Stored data

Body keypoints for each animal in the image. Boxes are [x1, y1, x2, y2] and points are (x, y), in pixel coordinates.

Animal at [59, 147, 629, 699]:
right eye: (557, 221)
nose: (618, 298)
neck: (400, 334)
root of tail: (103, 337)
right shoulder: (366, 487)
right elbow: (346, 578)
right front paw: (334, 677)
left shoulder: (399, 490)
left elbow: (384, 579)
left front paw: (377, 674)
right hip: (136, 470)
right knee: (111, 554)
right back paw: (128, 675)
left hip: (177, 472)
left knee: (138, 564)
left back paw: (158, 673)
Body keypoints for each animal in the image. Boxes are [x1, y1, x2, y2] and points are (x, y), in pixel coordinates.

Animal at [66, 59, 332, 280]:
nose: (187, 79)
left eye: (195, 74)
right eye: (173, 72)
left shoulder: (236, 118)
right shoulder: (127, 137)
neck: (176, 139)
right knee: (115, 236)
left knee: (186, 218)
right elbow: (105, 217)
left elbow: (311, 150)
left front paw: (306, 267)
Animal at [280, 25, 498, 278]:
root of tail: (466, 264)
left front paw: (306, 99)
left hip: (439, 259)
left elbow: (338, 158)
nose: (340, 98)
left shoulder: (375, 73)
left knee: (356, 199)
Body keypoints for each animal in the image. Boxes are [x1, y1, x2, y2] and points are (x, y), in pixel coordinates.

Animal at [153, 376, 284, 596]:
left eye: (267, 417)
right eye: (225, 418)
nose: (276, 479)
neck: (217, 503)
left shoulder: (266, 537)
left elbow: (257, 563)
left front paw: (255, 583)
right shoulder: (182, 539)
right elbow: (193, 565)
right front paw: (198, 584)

==

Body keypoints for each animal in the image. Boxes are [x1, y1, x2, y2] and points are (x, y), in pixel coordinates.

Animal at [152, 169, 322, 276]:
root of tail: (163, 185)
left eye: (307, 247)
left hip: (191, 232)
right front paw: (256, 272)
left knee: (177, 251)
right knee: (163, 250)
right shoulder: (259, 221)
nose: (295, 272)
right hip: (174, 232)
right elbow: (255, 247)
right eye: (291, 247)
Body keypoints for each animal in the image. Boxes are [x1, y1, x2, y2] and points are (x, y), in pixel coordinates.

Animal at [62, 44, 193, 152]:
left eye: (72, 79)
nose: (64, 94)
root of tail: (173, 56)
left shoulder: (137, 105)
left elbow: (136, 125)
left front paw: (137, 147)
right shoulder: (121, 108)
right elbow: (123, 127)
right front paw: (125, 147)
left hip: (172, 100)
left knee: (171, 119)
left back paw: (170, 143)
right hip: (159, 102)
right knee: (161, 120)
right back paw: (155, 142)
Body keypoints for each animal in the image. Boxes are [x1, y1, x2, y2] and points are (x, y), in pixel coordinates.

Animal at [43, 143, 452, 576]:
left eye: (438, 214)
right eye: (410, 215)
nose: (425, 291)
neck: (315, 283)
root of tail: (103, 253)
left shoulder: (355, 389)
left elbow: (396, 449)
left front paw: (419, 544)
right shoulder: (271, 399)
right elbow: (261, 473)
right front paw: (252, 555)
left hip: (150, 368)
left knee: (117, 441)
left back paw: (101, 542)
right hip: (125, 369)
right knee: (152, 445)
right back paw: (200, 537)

...

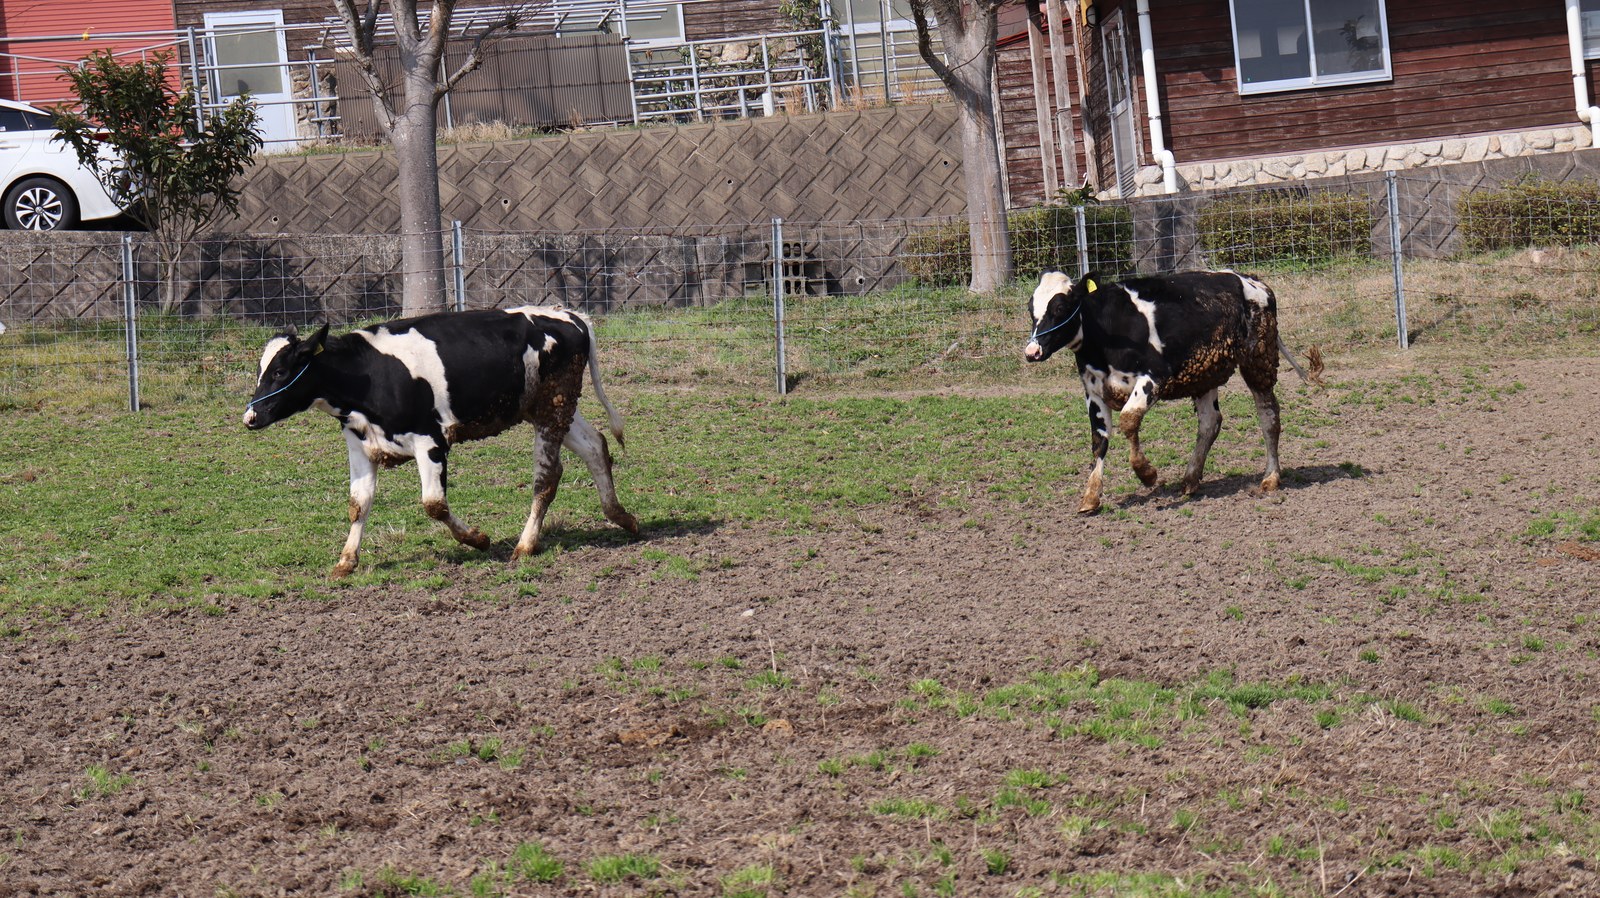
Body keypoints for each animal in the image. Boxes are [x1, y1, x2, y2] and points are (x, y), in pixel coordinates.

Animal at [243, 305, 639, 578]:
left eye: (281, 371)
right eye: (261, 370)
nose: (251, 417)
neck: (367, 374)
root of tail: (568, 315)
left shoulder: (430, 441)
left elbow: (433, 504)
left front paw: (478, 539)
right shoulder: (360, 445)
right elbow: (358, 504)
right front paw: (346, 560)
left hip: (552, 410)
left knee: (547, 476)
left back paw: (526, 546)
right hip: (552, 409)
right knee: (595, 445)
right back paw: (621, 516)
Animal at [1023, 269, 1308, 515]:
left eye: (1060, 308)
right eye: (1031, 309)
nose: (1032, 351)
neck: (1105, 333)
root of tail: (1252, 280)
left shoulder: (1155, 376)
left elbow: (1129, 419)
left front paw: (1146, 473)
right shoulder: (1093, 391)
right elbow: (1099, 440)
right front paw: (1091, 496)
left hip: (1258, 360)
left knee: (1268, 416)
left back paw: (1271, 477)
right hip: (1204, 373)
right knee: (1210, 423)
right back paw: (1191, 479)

### The problem:
Beginning with the line that has "root of tail: (1252, 280)" and ending with the line that has "right back paw: (1191, 479)", set down the lines above exactly and include no others.

### Exercise solution:
root of tail: (1252, 280)
left shoulder: (1155, 376)
left elbow: (1129, 419)
left front paw: (1146, 473)
right shoulder: (1093, 391)
right elbow: (1099, 440)
right front paw: (1091, 496)
left hip: (1258, 360)
left knee: (1268, 416)
left back paw: (1271, 477)
right hip: (1204, 373)
right knee: (1210, 423)
right back paw: (1191, 479)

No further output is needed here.